TASK DIRECTIONS:
Write out the entire listing below exactly as it appears, minus any pictures.

[START]

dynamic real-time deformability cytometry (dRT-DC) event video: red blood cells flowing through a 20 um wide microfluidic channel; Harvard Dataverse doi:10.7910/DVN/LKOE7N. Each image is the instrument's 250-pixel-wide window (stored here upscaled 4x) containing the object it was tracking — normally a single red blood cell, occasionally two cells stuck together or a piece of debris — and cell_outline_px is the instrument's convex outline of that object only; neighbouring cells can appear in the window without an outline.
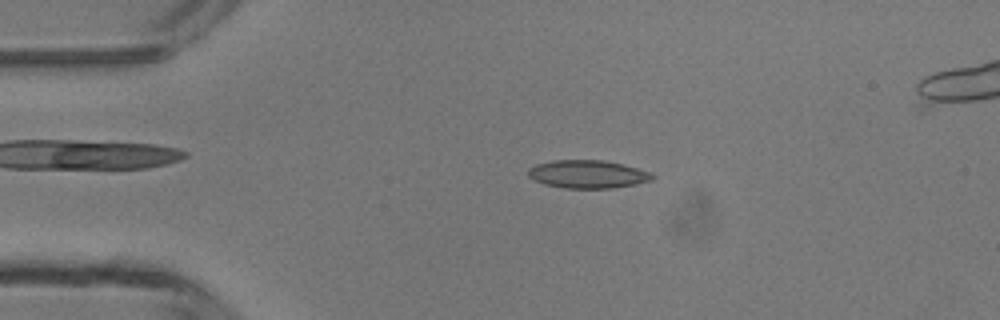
{"species": "common noctule bat (a hibernating species)", "species_latin": "Nyctalus noctula", "temperature_condition": "room temperature", "stored_images_in_passage": 3, "camera_frame_rate_fps": 3000, "um_per_image_px": 0.085, "animal": {"sex": "male", "body_mass_g": 13.3}, "frame": {"image": 1, "passage_image": 2, "time_ms": 1.0, "image_size_px": [1000, 320], "cell_outline_px": [[656, 176], [652, 180], [636, 184], [612, 188], [564, 188], [544, 184], [528, 176], [528, 168], [536, 164], [552, 160], [604, 160], [624, 164], [648, 172]], "centroid_in_image_um": [49.95, 14.8], "position_along_channel_um": 35.1, "area_um2": 20.29}}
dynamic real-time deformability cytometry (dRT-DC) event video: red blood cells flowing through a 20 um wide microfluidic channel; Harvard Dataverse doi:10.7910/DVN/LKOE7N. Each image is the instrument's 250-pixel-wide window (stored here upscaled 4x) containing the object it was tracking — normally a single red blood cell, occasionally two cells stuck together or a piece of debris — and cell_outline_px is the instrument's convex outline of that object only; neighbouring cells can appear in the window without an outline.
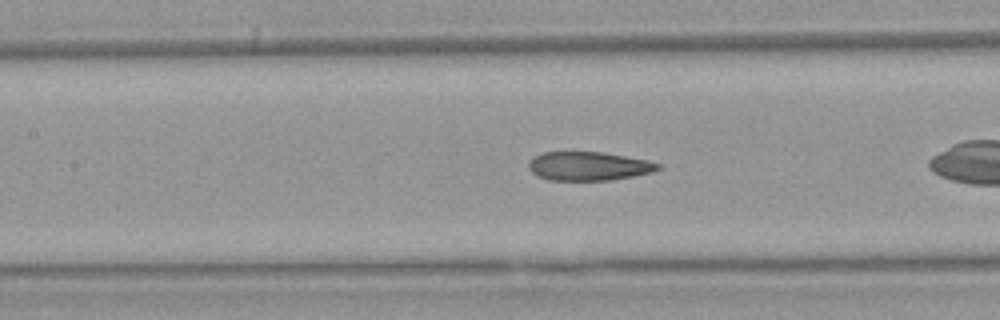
{"species": "Egyptian fruit bat (a non-hibernating species)", "species_latin": "Rousettus aegyptiacus", "temperature_condition": "warm", "stored_images_in_passage": 25, "camera_frame_rate_fps": 3000, "um_per_image_px": 0.085, "animal": {"sex": "female"}, "frame": {"image": 1, "passage_image": 8, "time_ms": 2.333, "image_size_px": [1000, 320], "cell_outline_px": [[660, 168], [652, 172], [612, 180], [548, 180], [536, 176], [528, 168], [528, 160], [544, 152], [600, 152], [648, 160], [660, 164]], "centroid_in_image_um": [49.99, 14.12], "position_along_channel_um": 157.4, "area_um2": 21.62}}
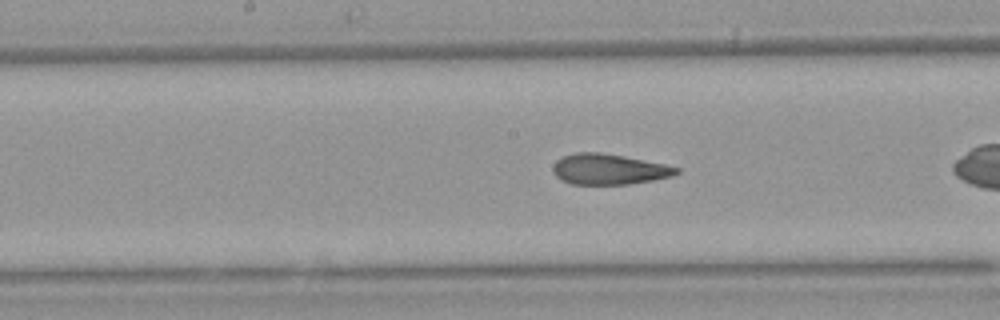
{"frame": {"image": 2, "passage_image": 11, "time_ms": 3.333, "image_size_px": [1000, 320], "cell_outline_px": [[680, 172], [672, 176], [652, 180], [628, 184], [572, 184], [560, 180], [552, 172], [552, 168], [556, 160], [564, 156], [576, 152], [600, 152], [624, 156], [664, 164], [680, 168]], "centroid_in_image_um": [51.73, 14.38], "position_along_channel_um": 196.5, "area_um2": 22.02}}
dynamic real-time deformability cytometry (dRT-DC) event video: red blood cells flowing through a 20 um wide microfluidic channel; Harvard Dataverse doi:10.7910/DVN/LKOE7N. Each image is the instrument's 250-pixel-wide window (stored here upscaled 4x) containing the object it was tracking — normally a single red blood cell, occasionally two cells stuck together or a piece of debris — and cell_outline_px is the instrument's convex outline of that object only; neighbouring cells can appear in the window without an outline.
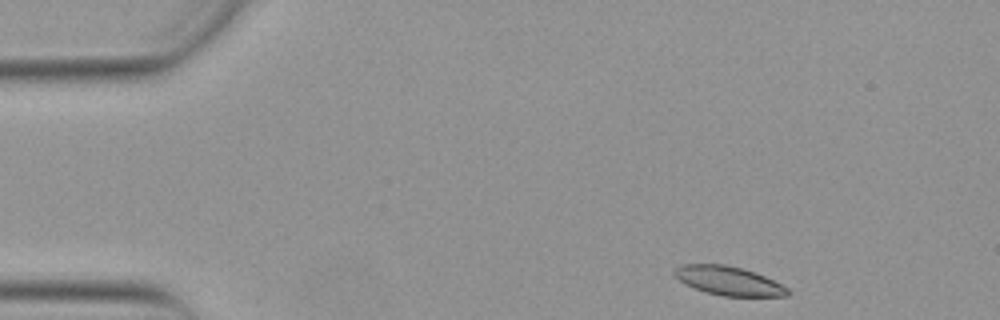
{"species": "Egyptian fruit bat (a non-hibernating species)", "species_latin": "Rousettus aegyptiacus", "temperature_condition": "warm", "stored_images_in_passage": 47, "camera_frame_rate_fps": 3000, "um_per_image_px": 0.085, "animal": {"sex": "female"}, "frame": {"image": 1, "passage_image": 1, "time_ms": 0.0, "image_size_px": [1000, 320], "cell_outline_px": [[792, 292], [788, 296], [724, 296], [704, 292], [684, 284], [672, 272], [676, 268], [684, 264], [724, 264], [756, 272], [788, 288]], "centroid_in_image_um": [61.94, 23.87], "position_along_channel_um": 23.1, "area_um2": 19.02}}
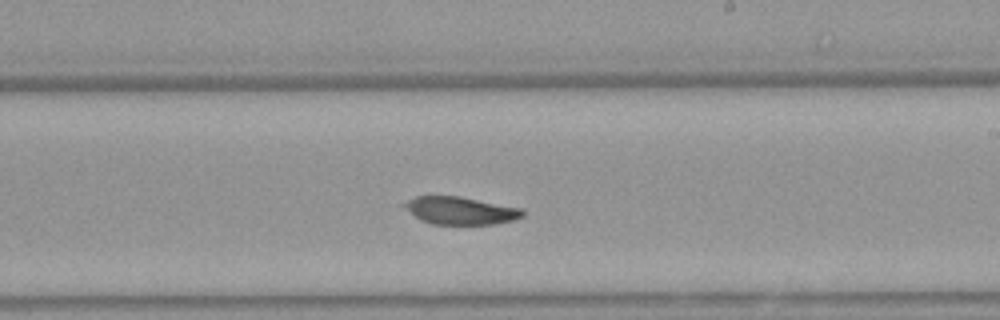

[END]

SOLUTION FOR THIS EXERCISE:
dynamic real-time deformability cytometry (dRT-DC) event video: red blood cells flowing through a 20 um wide microfluidic channel; Harvard Dataverse doi:10.7910/DVN/LKOE7N. Each image is the instrument's 250-pixel-wide window (stored here upscaled 4x) containing the object it was tracking — normally a single red blood cell, occasionally two cells stuck together or a piece of debris — and cell_outline_px is the instrument's convex outline of that object only; neighbouring cells can appear in the window without an outline.
{"species": "common noctule bat (a hibernating species)", "species_latin": "Nyctalus noctula", "temperature_condition": "room temperature", "stored_images_in_passage": 3, "camera_frame_rate_fps": 3000, "um_per_image_px": 0.085, "animal": {"sex": "male", "body_mass_g": 13.3}, "frame": {"image": 1, "passage_image": 2, "time_ms": 1.0, "image_size_px": [1000, 320], "cell_outline_px": [[656, 176], [652, 180], [636, 184], [612, 188], [564, 188], [544, 184], [528, 176], [528, 168], [536, 164], [552, 160], [604, 160], [624, 164], [648, 172]], "centroid_in_image_um": [49.95, 14.8], "position_along_channel_um": 35.1, "area_um2": 20.29}}
dynamic real-time deformability cytometry (dRT-DC) event video: red blood cells flowing through a 20 um wide microfluidic channel; Harvard Dataverse doi:10.7910/DVN/LKOE7N. Each image is the instrument's 250-pixel-wide window (stored here upscaled 4x) containing the object it was tracking — normally a single red blood cell, occasionally two cells stuck together or a piece of debris — and cell_outline_px is the instrument's convex outline of that object only; neighbouring cells can appear in the window without an outline.
{"species": "Egyptian fruit bat (a non-hibernating species)", "species_latin": "Rousettus aegyptiacus", "temperature_condition": "warm", "stored_images_in_passage": 25, "camera_frame_rate_fps": 3000, "um_per_image_px": 0.085, "animal": {"sex": "female"}, "frame": {"image": 1, "passage_image": 8, "time_ms": 2.333, "image_size_px": [1000, 320], "cell_outline_px": [[660, 168], [652, 172], [612, 180], [548, 180], [536, 176], [528, 168], [528, 160], [544, 152], [600, 152], [648, 160], [660, 164]], "centroid_in_image_um": [49.99, 14.12], "position_along_channel_um": 157.4, "area_um2": 21.62}}
{"frame": {"image": 2, "passage_image": 11, "time_ms": 3.333, "image_size_px": [1000, 320], "cell_outline_px": [[680, 172], [672, 176], [652, 180], [628, 184], [572, 184], [560, 180], [552, 172], [552, 168], [556, 160], [564, 156], [576, 152], [600, 152], [624, 156], [664, 164], [680, 168]], "centroid_in_image_um": [51.73, 14.38], "position_along_channel_um": 196.5, "area_um2": 22.02}}
dynamic real-time deformability cytometry (dRT-DC) event video: red blood cells flowing through a 20 um wide microfluidic channel; Harvard Dataverse doi:10.7910/DVN/LKOE7N. Each image is the instrument's 250-pixel-wide window (stored here upscaled 4x) containing the object it was tracking — normally a single red blood cell, occasionally two cells stuck together or a piece of debris — and cell_outline_px is the instrument's convex outline of that object only; neighbouring cells can appear in the window without an outline.
{"species": "Egyptian fruit bat (a non-hibernating species)", "species_latin": "Rousettus aegyptiacus", "temperature_condition": "warm", "stored_images_in_passage": 47, "camera_frame_rate_fps": 3000, "um_per_image_px": 0.085, "animal": {"sex": "female"}, "frame": {"image": 1, "passage_image": 1, "time_ms": 0.0, "image_size_px": [1000, 320], "cell_outline_px": [[792, 292], [788, 296], [724, 296], [704, 292], [684, 284], [672, 272], [676, 268], [684, 264], [724, 264], [756, 272], [788, 288]], "centroid_in_image_um": [61.94, 23.87], "position_along_channel_um": 23.1, "area_um2": 19.02}}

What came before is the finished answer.